- Interactive map of Oil City
- Coordinates: 47°45′01″N 124°25′32″W﻿ / ﻿47.7503557°N 124.4254785°W
- Country: United States
- State: Washington
- County: Jefferson

Population
- • Total: 5
- Time zone: Pacific
- Zip code: 98331

= Oil City, Washington =

Unincorporated community in Washington, United States

Oil City is an unincorporated community located in north-western Jefferson County, Washington on the western coast of the United States and at the mouth of the Hoh River.

The townsite was platted in 1911 by the Olympic Oil Company, which intended to develop a deepwater oil port at the mouth of the Hoh. In the 1930s, the presence of the Jefferson Oil Seep in the area attracted the attention of oil speculators, and many platted lots were sold to optimistic buyers in anticipation of an oil boom. 11 wells were drilled between 1931 and 1937. Initial reports claimed production of up to 100 barrels a day from some wells, but these numbers decreased quickly.

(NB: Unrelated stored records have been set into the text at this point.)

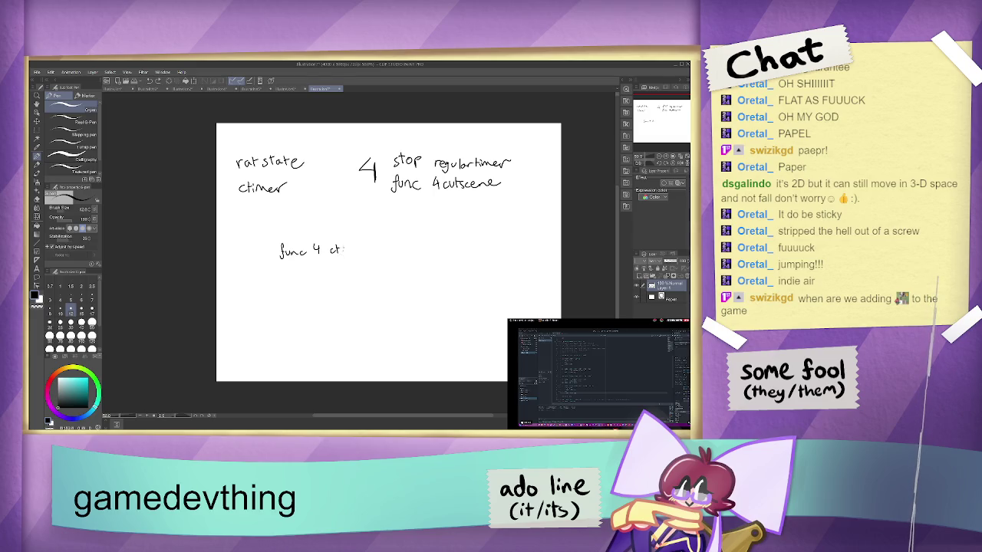
{"action": "mouse_move", "coordinate": [344, 246]}
{"action": "left_mouse_down"}
{"action": "mouse_move", "coordinate": [340, 256]}
{"action": "mouse_move", "coordinate": [350, 254]}
{"action": "left_mouse_up"}
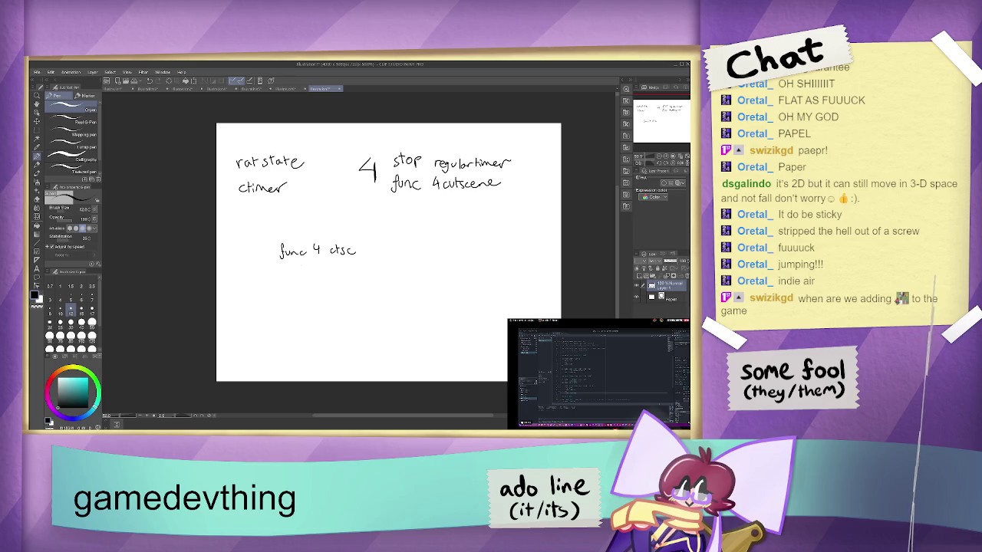
{"action": "mouse_move", "coordinate": [306, 259]}
{"action": "left_mouse_down"}
{"action": "mouse_move", "coordinate": [307, 269]}
{"action": "mouse_move", "coordinate": [374, 272]}
{"action": "mouse_move", "coordinate": [392, 262]}
{"action": "left_mouse_up"}
{"action": "left_click_drag", "start_coordinate": [379, 268], "coordinate": [395, 271]}
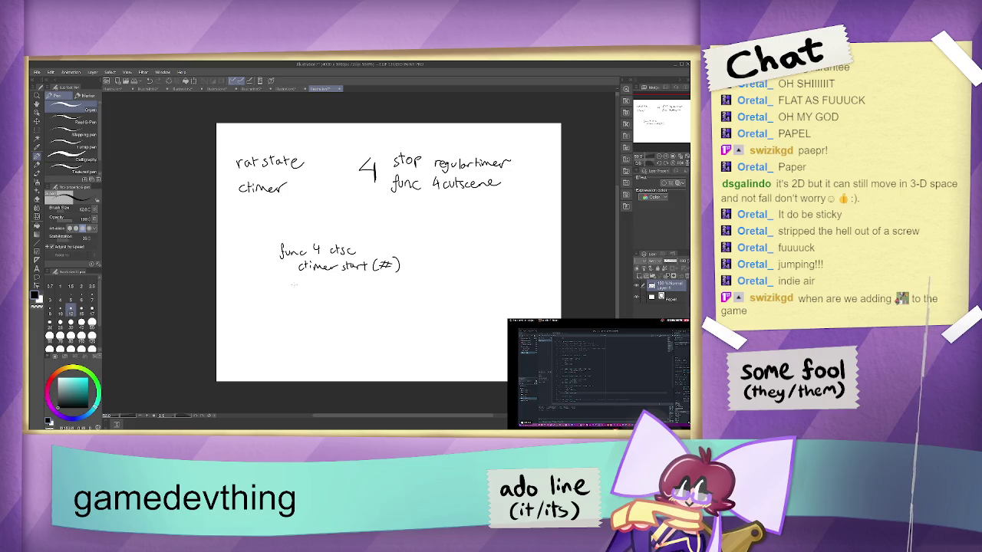
Step: Add 'onctimertimeout' and begin 'func ctimertimeout' on a new line
{"action": "left_click_drag", "start_coordinate": [304, 280], "coordinate": [302, 282]}
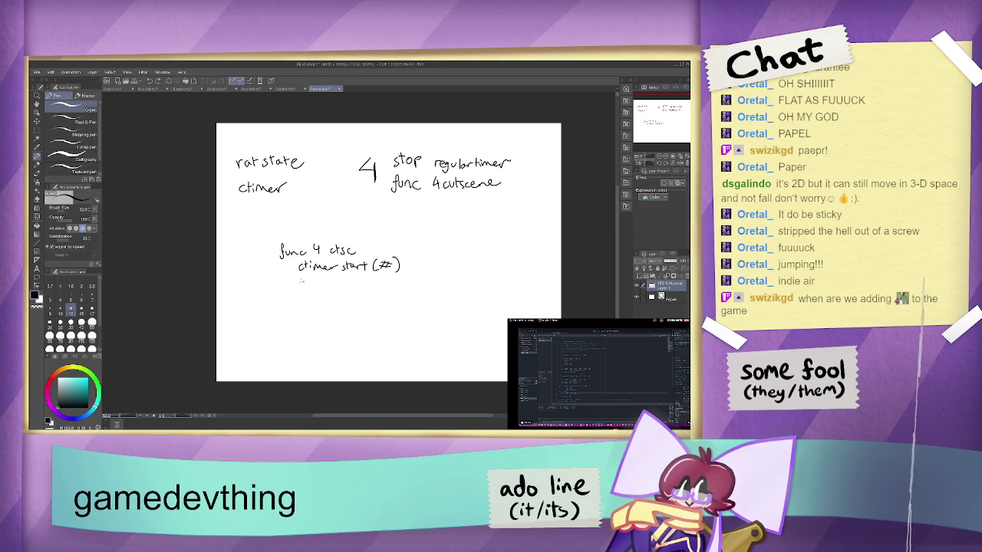
{"action": "left_click_drag", "start_coordinate": [304, 281], "coordinate": [323, 284]}
{"action": "left_click_drag", "start_coordinate": [319, 279], "coordinate": [396, 286]}
{"action": "left_click_drag", "start_coordinate": [393, 280], "coordinate": [400, 280]}
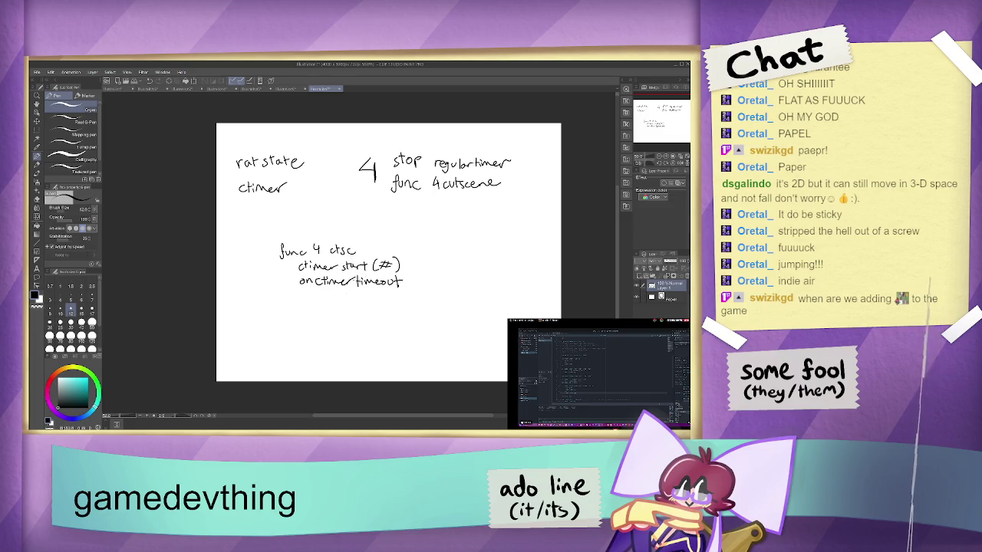
{"action": "mouse_move", "coordinate": [243, 315]}
{"action": "left_mouse_down"}
{"action": "mouse_move", "coordinate": [239, 328]}
{"action": "mouse_move", "coordinate": [251, 317]}
{"action": "mouse_move", "coordinate": [282, 323]}
{"action": "left_mouse_up"}
{"action": "left_click_drag", "start_coordinate": [278, 314], "coordinate": [303, 322]}
{"action": "left_click_drag", "start_coordinate": [301, 323], "coordinate": [355, 315]}
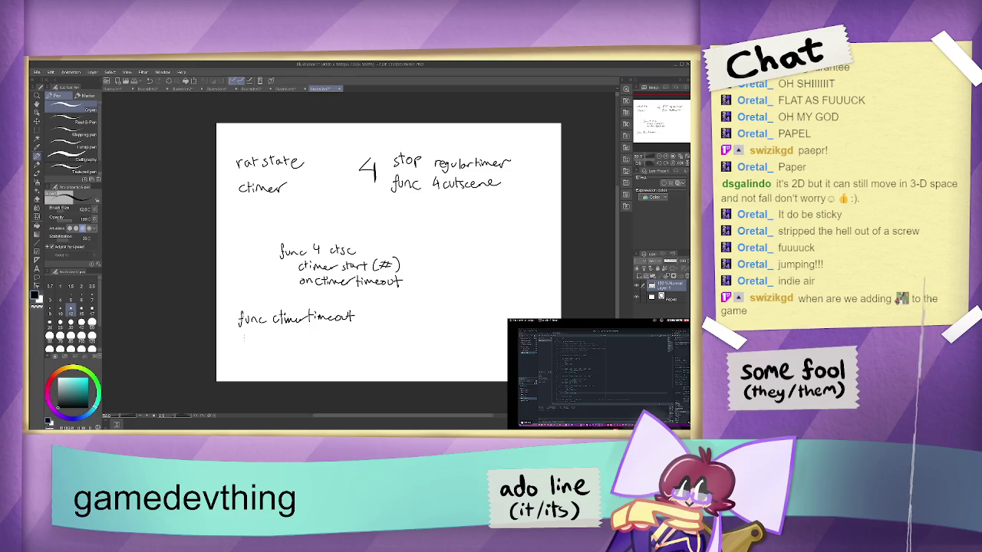
Step: Write 'array: 4,5,6,7' below func ctimertimeout
{"action": "left_click_drag", "start_coordinate": [244, 336], "coordinate": [283, 342]}
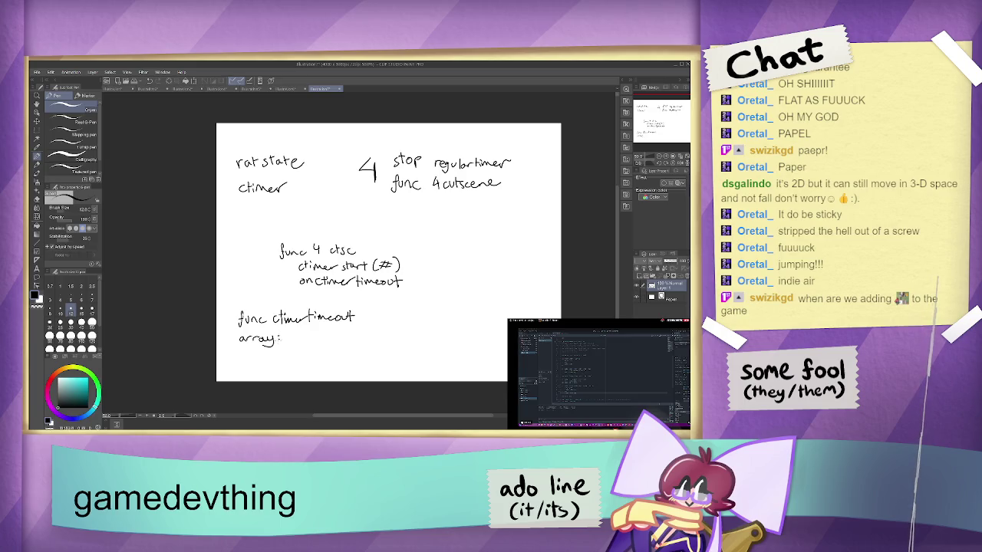
{"action": "left_click_drag", "start_coordinate": [294, 332], "coordinate": [294, 342]}
{"action": "left_click_drag", "start_coordinate": [298, 339], "coordinate": [332, 342]}
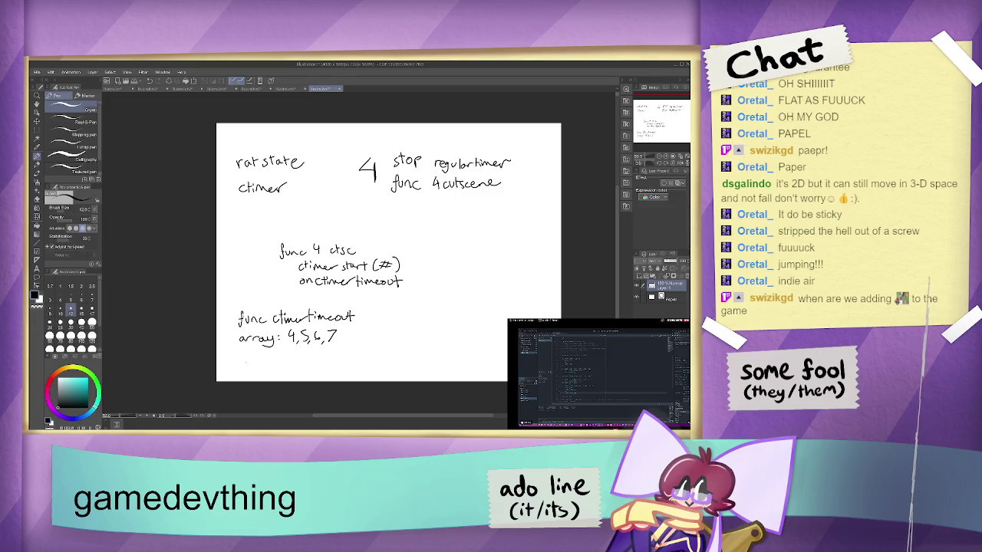
Step: Write 'add (number) to ratstate based on current ratstate' on the next line
{"action": "left_click_drag", "start_coordinate": [252, 359], "coordinate": [261, 362]}
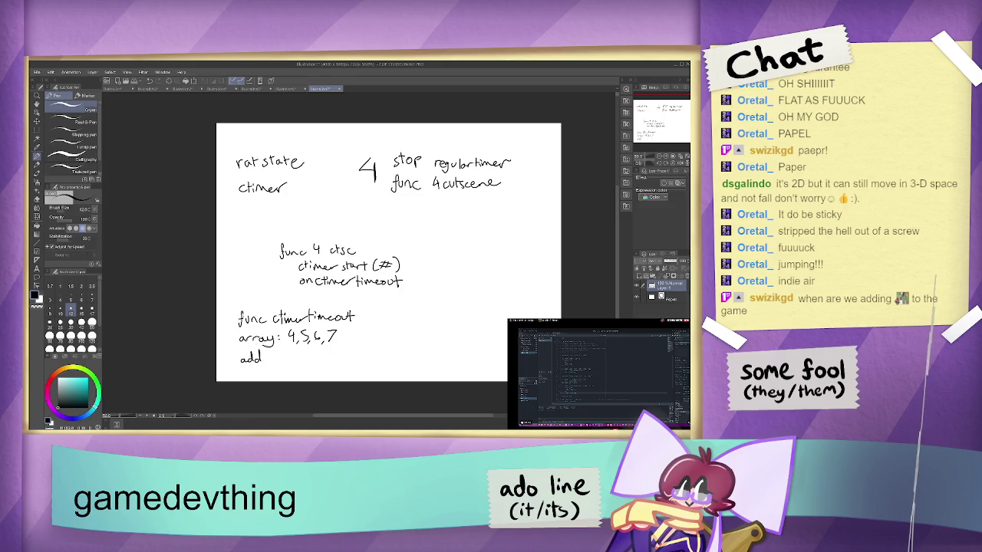
{"action": "mouse_move", "coordinate": [271, 349]}
{"action": "left_mouse_down"}
{"action": "mouse_move", "coordinate": [270, 362]}
{"action": "mouse_move", "coordinate": [326, 358]}
{"action": "left_mouse_up"}
{"action": "left_click_drag", "start_coordinate": [320, 352], "coordinate": [343, 358]}
{"action": "left_click_drag", "start_coordinate": [346, 353], "coordinate": [411, 352]}
{"action": "mouse_move", "coordinate": [415, 350]}
{"action": "left_mouse_down"}
{"action": "mouse_move", "coordinate": [415, 341]}
{"action": "mouse_move", "coordinate": [420, 350]}
{"action": "left_mouse_up"}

Eventually, the involved oil interests concluded that reserves in the area were not of marketable quantities. Additionally, the plotted area where Oil City was to be built proved too rugged and remote for viable development. This information was not provided to the general public, and many of the lots were sold as prime investment opportunities to unsuspecting investors who believed an oil boom still loomed in the region. The city plots remained obscure and undeveloped until 2008, when access to the site was made possible with road use agreements between the developer and the logging companies in the area. Oil City is now a burgeoning off-grid community nestled next to the Olympic National Park and the only private property available between La Push to the north and Queets to the south. Oil City is governed loosely by a small landowners' association.